Information ▸
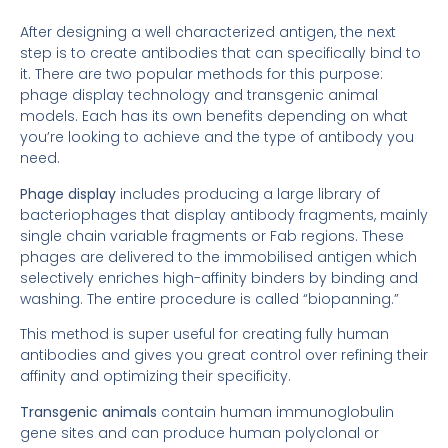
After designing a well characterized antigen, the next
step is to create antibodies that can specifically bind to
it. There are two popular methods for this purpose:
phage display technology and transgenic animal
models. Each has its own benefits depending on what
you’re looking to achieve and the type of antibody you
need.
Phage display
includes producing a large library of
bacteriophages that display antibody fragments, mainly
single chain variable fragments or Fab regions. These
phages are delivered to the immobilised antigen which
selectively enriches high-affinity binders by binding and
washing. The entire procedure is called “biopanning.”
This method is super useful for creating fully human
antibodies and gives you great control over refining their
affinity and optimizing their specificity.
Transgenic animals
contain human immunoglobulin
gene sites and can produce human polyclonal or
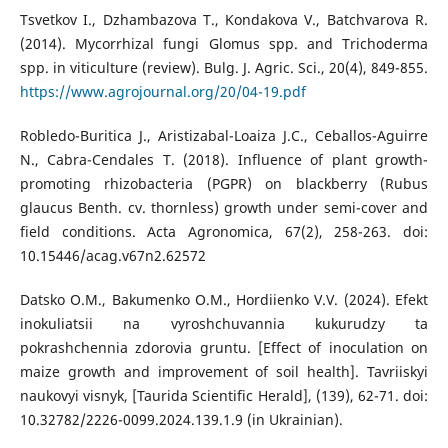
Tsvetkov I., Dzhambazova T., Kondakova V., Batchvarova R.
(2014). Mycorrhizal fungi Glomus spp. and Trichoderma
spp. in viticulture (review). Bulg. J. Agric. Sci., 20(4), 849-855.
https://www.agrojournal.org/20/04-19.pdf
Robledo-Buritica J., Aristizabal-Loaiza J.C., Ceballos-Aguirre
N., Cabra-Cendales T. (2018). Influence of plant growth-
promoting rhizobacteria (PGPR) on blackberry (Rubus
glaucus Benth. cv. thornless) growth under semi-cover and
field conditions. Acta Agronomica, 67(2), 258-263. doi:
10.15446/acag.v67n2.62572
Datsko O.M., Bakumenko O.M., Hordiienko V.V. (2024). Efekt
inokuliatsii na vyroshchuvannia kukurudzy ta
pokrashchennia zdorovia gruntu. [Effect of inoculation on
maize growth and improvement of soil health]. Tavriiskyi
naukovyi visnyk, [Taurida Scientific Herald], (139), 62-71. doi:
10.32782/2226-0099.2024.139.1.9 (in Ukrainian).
---
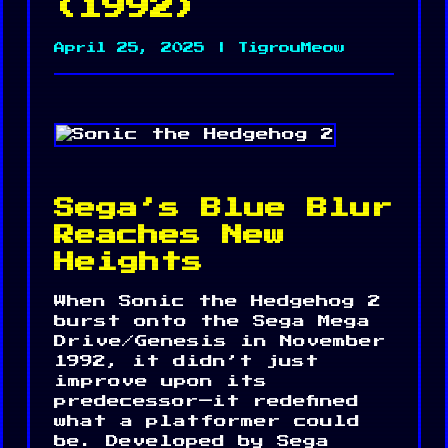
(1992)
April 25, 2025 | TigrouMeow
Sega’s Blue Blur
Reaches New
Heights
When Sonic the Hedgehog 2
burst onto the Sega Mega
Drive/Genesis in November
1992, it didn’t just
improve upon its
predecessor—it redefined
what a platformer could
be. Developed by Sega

Task requirements ▸ Copy the stretch of the records above that runs from the line with "Datsko O.M., Bakumenko" through the line with "10.32782/2226-0099.2024.139.1.9 (in Ukrainian).". Both end lines belong in the copy, and nothing else does.

Task response ▸
Datsko O.M., Bakumenko O.M., Hordiienko V.V. (2024). Efekt
inokuliatsii na vyroshchuvannia kukurudzy ta
pokrashchennia zdorovia gruntu. [Effect of inoculation on
maize growth and improvement of soil health]. Tavriiskyi
naukovyi visnyk, [Taurida Scientific Herald], (139), 62-71. doi:
10.32782/2226-0099.2024.139.1.9 (in Ukrainian).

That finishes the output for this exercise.